The authorities themselves have played silent accomplices to this by letting certain people go, while accusing others of something they know nothing of. So now when you feel justice would not be handled by the right people, you take the law into your hands. The police themselves don’t help matters. I wrote about the police and why they would remain the way they were unless certain measures were taken into consideration, parts of it were meant to be funny, but it had serious undertones. A few days ago a Keke Napep driver flung his passengers out of his vehicle trying to avoid the police check point at night. By the time I came out of my house to see what was happening, one victim was lying on the floor, while the police thought it was more important to shake down the driver. It wasn’t until a bystander and I suggested they take the passengers to the hospital, which was right behind them, did one officer call another to get the car.

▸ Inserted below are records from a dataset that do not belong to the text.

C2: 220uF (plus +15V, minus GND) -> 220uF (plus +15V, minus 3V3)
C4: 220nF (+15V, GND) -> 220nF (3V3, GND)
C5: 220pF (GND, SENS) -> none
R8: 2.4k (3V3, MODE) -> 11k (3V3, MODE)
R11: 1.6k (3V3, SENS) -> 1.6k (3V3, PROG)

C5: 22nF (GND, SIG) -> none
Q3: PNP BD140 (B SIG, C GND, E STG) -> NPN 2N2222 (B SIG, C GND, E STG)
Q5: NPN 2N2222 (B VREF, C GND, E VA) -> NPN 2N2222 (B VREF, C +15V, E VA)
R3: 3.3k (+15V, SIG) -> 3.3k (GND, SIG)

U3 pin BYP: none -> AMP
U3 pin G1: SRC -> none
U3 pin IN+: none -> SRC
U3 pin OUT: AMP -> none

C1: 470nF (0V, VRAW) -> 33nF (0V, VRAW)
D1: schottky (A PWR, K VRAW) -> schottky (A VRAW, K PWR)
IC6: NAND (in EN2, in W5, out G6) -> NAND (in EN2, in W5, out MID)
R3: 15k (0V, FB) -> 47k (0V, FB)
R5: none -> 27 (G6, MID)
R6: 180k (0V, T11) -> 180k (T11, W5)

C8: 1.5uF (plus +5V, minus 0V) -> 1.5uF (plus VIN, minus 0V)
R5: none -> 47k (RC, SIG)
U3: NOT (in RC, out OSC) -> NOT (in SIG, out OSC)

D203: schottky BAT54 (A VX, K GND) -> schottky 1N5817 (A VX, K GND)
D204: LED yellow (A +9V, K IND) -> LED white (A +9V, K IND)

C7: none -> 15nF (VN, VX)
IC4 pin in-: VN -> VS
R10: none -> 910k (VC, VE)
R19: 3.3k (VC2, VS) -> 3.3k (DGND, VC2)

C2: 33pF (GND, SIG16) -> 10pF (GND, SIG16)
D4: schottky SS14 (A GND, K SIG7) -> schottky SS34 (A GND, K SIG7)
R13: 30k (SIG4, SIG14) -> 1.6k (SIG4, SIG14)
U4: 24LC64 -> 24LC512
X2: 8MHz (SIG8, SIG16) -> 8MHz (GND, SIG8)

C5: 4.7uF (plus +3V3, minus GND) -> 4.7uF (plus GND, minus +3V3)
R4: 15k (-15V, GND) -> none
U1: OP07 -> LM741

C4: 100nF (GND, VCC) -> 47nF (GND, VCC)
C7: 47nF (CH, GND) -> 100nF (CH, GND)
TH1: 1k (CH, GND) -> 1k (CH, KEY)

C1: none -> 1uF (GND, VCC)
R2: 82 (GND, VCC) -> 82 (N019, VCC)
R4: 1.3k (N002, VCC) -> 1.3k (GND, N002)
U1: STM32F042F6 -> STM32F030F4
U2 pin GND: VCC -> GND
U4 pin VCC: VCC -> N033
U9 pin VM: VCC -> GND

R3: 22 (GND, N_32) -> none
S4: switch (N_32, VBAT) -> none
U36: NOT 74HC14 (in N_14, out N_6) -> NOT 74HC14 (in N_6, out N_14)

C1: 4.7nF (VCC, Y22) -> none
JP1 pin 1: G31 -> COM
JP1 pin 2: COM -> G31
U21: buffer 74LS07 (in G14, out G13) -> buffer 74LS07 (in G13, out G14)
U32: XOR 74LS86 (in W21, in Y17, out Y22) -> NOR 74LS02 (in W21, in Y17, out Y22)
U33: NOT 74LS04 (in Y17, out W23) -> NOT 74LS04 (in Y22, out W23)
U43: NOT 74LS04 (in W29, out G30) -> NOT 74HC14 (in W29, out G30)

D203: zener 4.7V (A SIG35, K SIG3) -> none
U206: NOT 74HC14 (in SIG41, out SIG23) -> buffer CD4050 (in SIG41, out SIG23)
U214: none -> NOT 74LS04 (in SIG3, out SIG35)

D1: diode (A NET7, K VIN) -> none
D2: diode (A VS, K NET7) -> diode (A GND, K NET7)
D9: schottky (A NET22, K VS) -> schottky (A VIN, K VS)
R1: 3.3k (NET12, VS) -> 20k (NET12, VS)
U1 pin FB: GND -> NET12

Meanwhile one officer was busy slapping the driver, as I explained to him you already have your perpetrator, everyone knows he was wrong, there’s no need to go on hitting him, get the victims to the hospital. I was suddenly confronted with the officer storming towards me asking from whence I came and telling me to go back there. Had this not been my neighbourhood, I would’ve picked up my pride and left. The police can be brutal and so can we. We’ve accepted it as second nature. After seeing the treatment meted out to an individual who was clearly wrong, I hate to be a suspect in police custody. Were the aluu 4 from what we know so far, not suspects? Had they been taken to the police, the outcome would’ve been different, but what’s to say they would’ve not been harassed either way. The police have enough bad press to know to behave themselves, but how they treat suspected criminals will go along way in how society treats them as well. The police can not be trusted we say, so we feel the need to trust ourselves and for our own satisfaction play judge and juror. This isn’t two friends fighting where emotions get the best of them, this is something regardless of one’s feeling at the time it took place, was well calculated. For you to drag someone naked to a place, to strategically place a tire over them and to proceed to carry out your brand of “justice”, this isn’t simply your emotions, this is who you are, a killer.